Who was it that decided climbing songs should be slow?
If I tried to stay with the group I ride with on a long climb, grinding along at 60 RPM, I'd be off the back (and on my own) in no time flat.
Sure a climb should make you struggle to turn the pedals - but to replicate an actual climb outdoors, might I suggest having everyone maintain their cadence in the 80s? Or at least the high 70s?
I've been keeping track of rider's cadences during our group rides, especially when the grade turns positive. Anyone who appears strong is spinning smoothly at 75 RPM or more. The grinders hang on for a little while... just a little, before their leg muscles fatigue and someone ends up waiting at the top - to help them catch back on.
Bicycles have gears for a reason. My new VeloVie has 20 to choose from. How I decide which gear to be in is simple...
I select the gear that allows me to maintain my prefered cadence of ~85 to 95 RPM.
Going up, down or on a flat I'm continuously shifting to keep my pedals in this RPM range. The one exception would be on a long downhill where I will have shifted down to the point where I'm pushing a huge gear at ~ 60 RPM. The exact opposite of conventional thinking.
The typical rookie mistake on the road is to wait to shift until the road literally forces you to do something. They're pedalling merrily along during the beginning of the climb, with their cadence slowly decaying and forward momentum slowing. That is until someone stuck behind them (that would be me) yells SHIFT. By that point the damage is done and they've lost touch with the wheel they were following. Riders behind (again me) are forced to pass them and fight to close the gap before we (once more me) get dropped as well.
A more experienced cyclist will respond instantly to the feel of the road pushing back against their pedals and shift gears. Same with any feeling that their legs are tiring and starting to slow. Shifting to maintain or increase cadence moves the production of work from fatigued legs, up to your (hopefully) less stressed cardiovascular system.

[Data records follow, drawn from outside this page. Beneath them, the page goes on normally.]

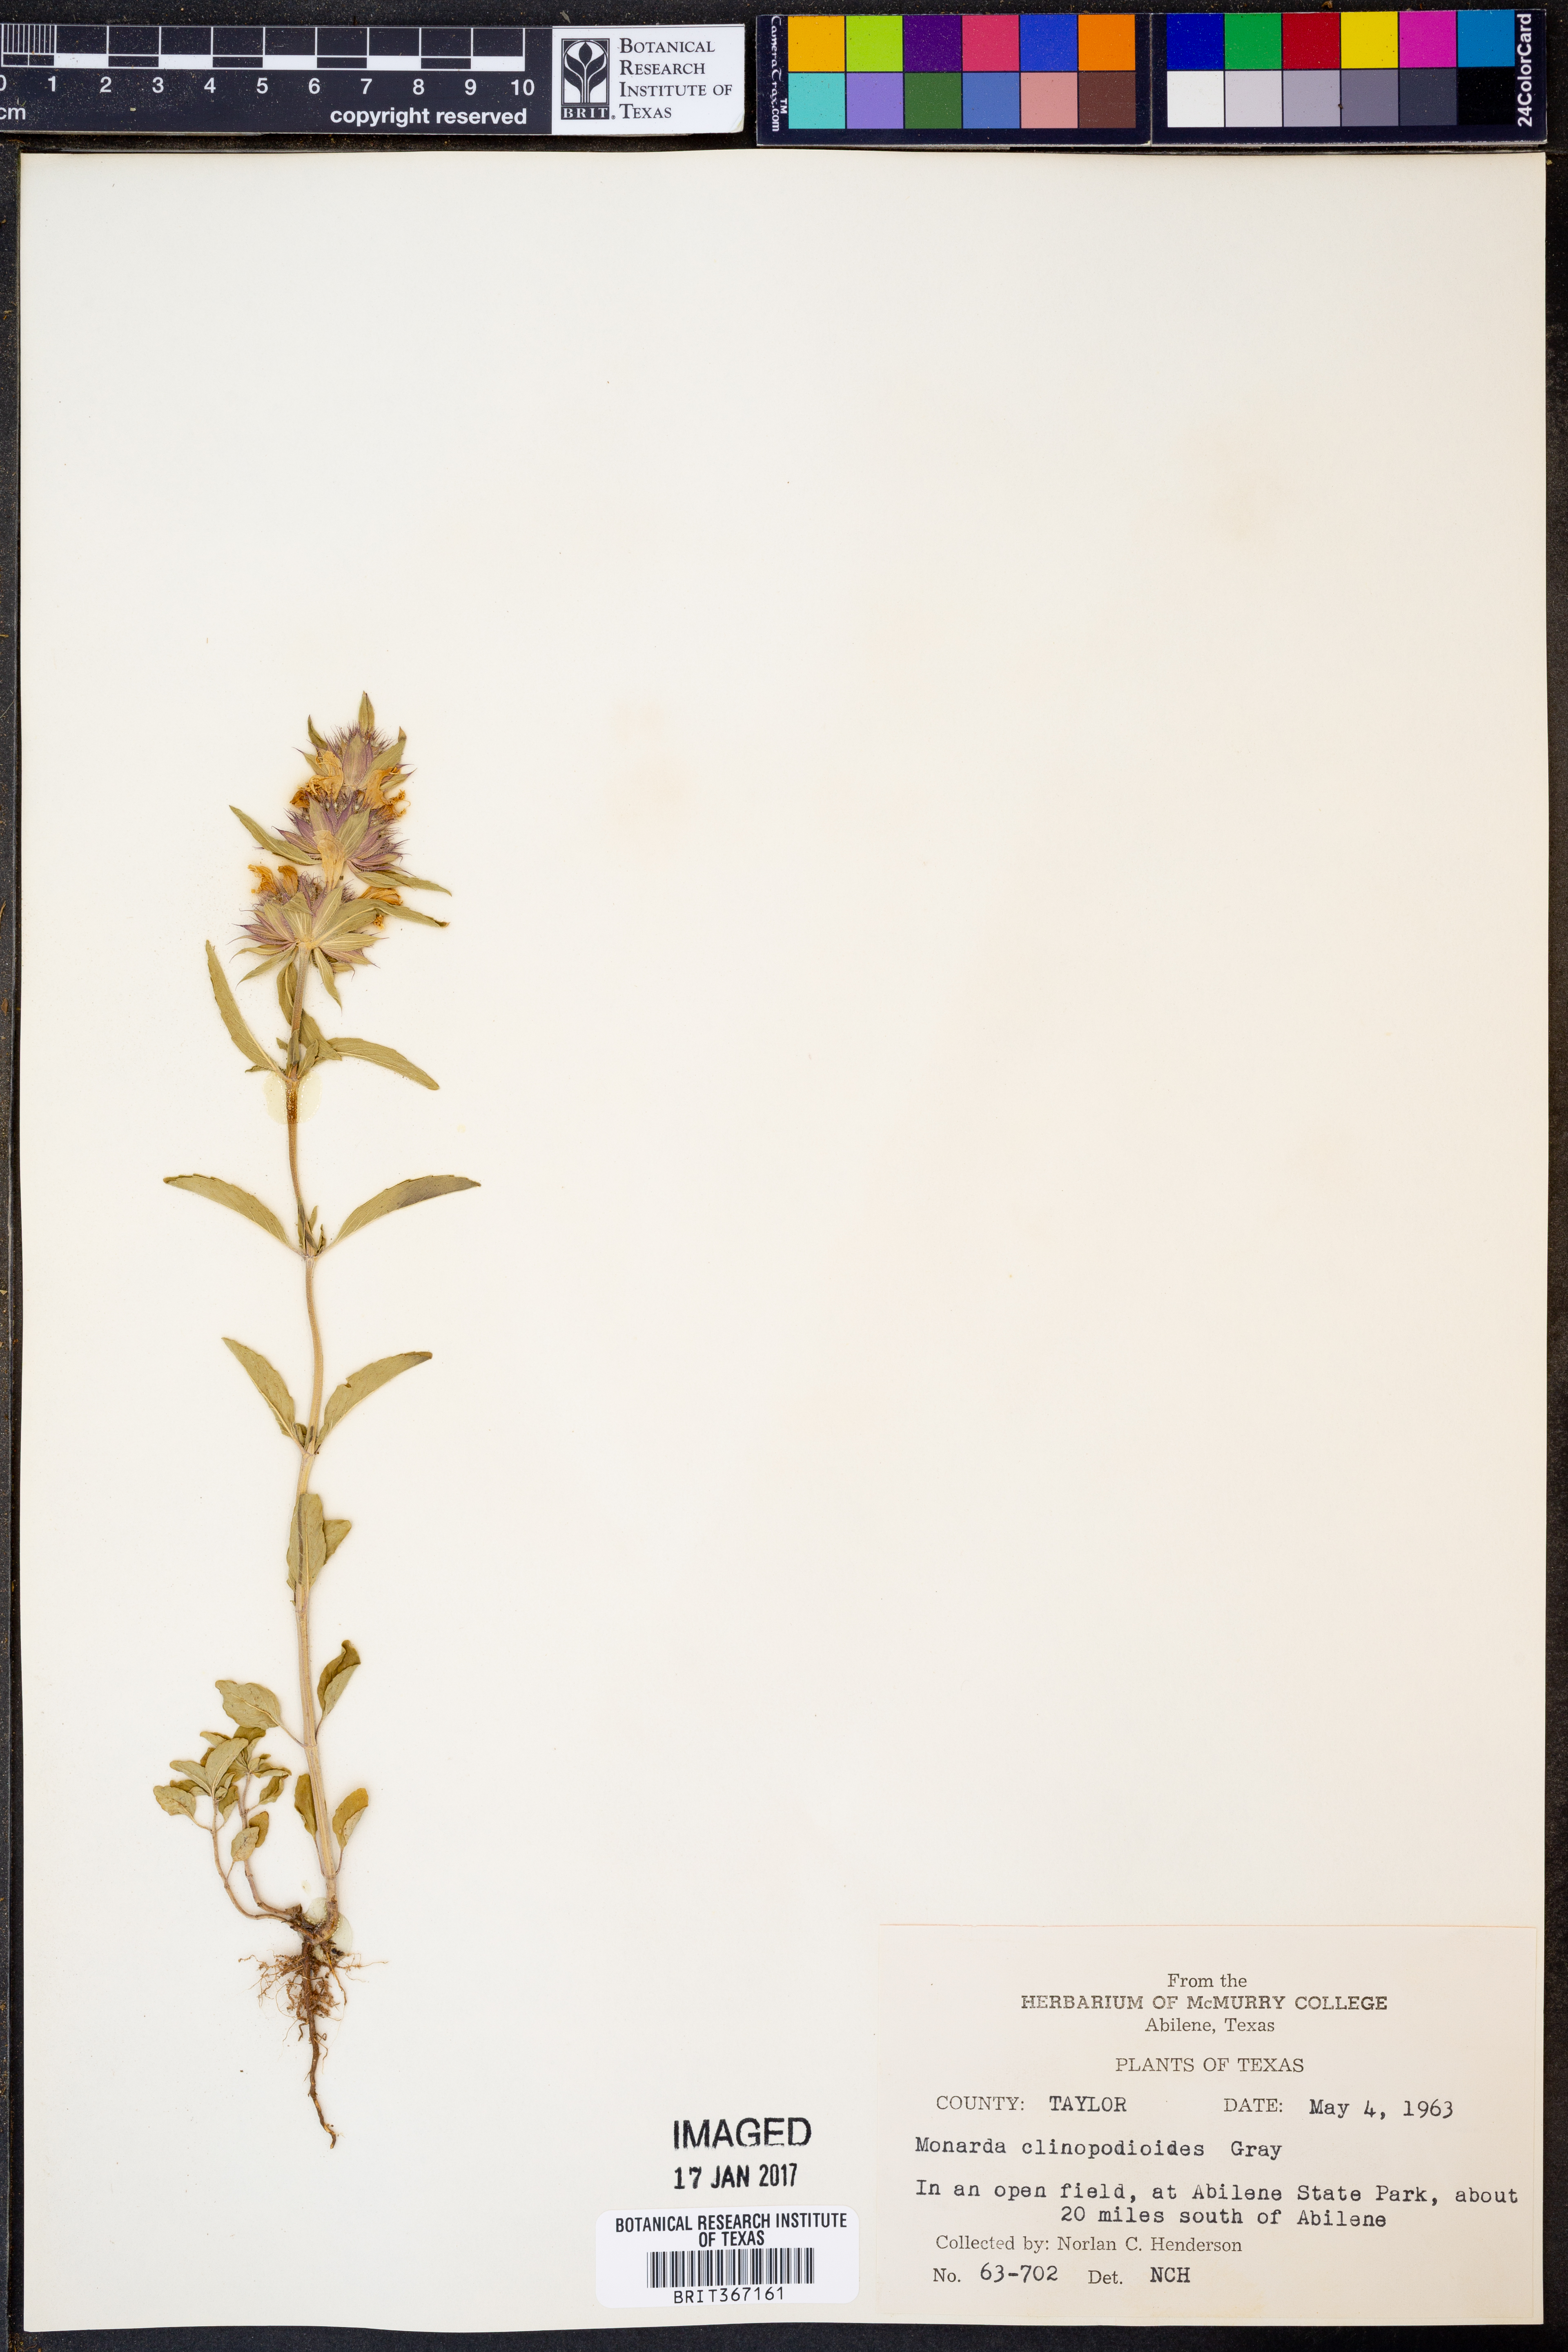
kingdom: Plantae
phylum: Tracheophyta
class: Magnoliopsida
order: Lamiales
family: Lamiaceae
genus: Monarda
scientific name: Monarda clinopodioides
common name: Basil beebalm
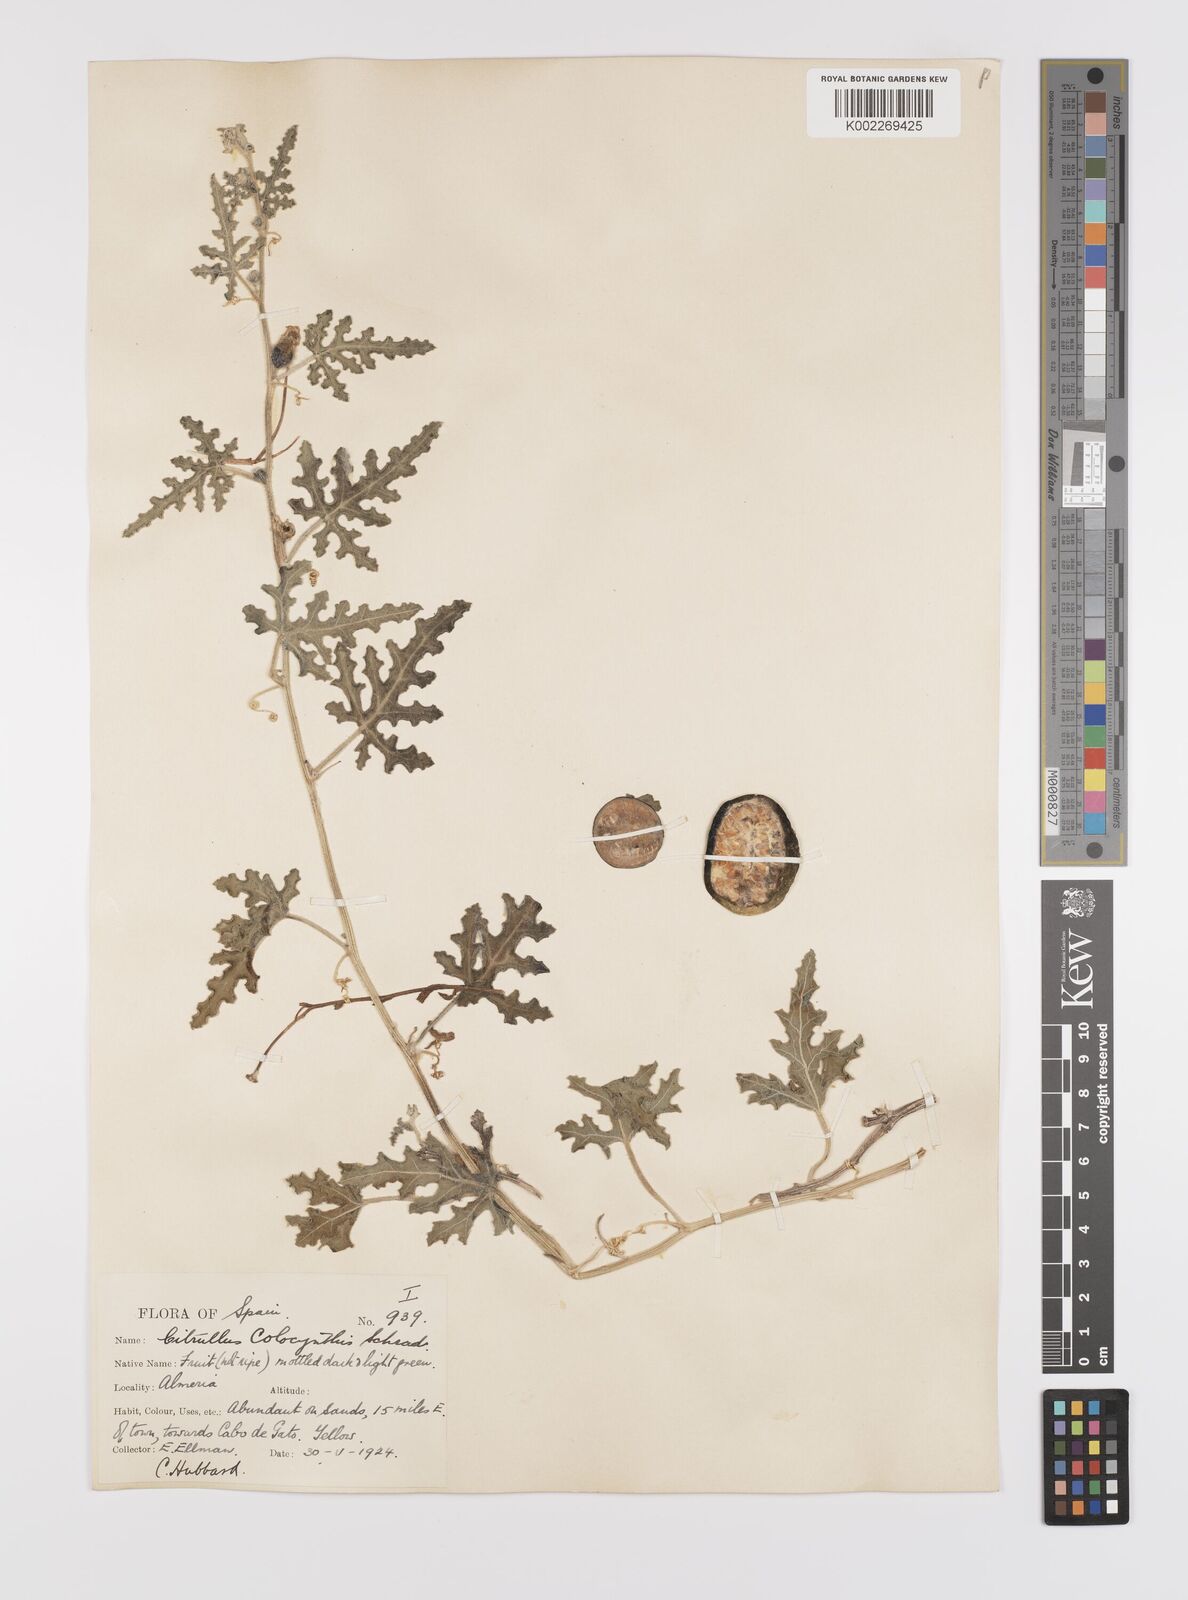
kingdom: Plantae
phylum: Tracheophyta
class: Magnoliopsida
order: Cucurbitales
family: Cucurbitaceae
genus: Citrullus
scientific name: Citrullus colocynthis
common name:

Todays free track is at a very powerful 85 RPM - but it's not a flat. Try coaching this as a climb. If you're riding a magnet cycle have everyone add load at 70 RPM until they feel the need to stand > then accelerate to the music's 85 RPM.
Friction folks will have participants find the tempo and then add the hill while staying with the music.
In either case, cuing everyone; "if you're feeling a burning in your legs > you're doing it right :)" "No burning? Then you're not keeping up, slipping off the back and you will be riding home alone!"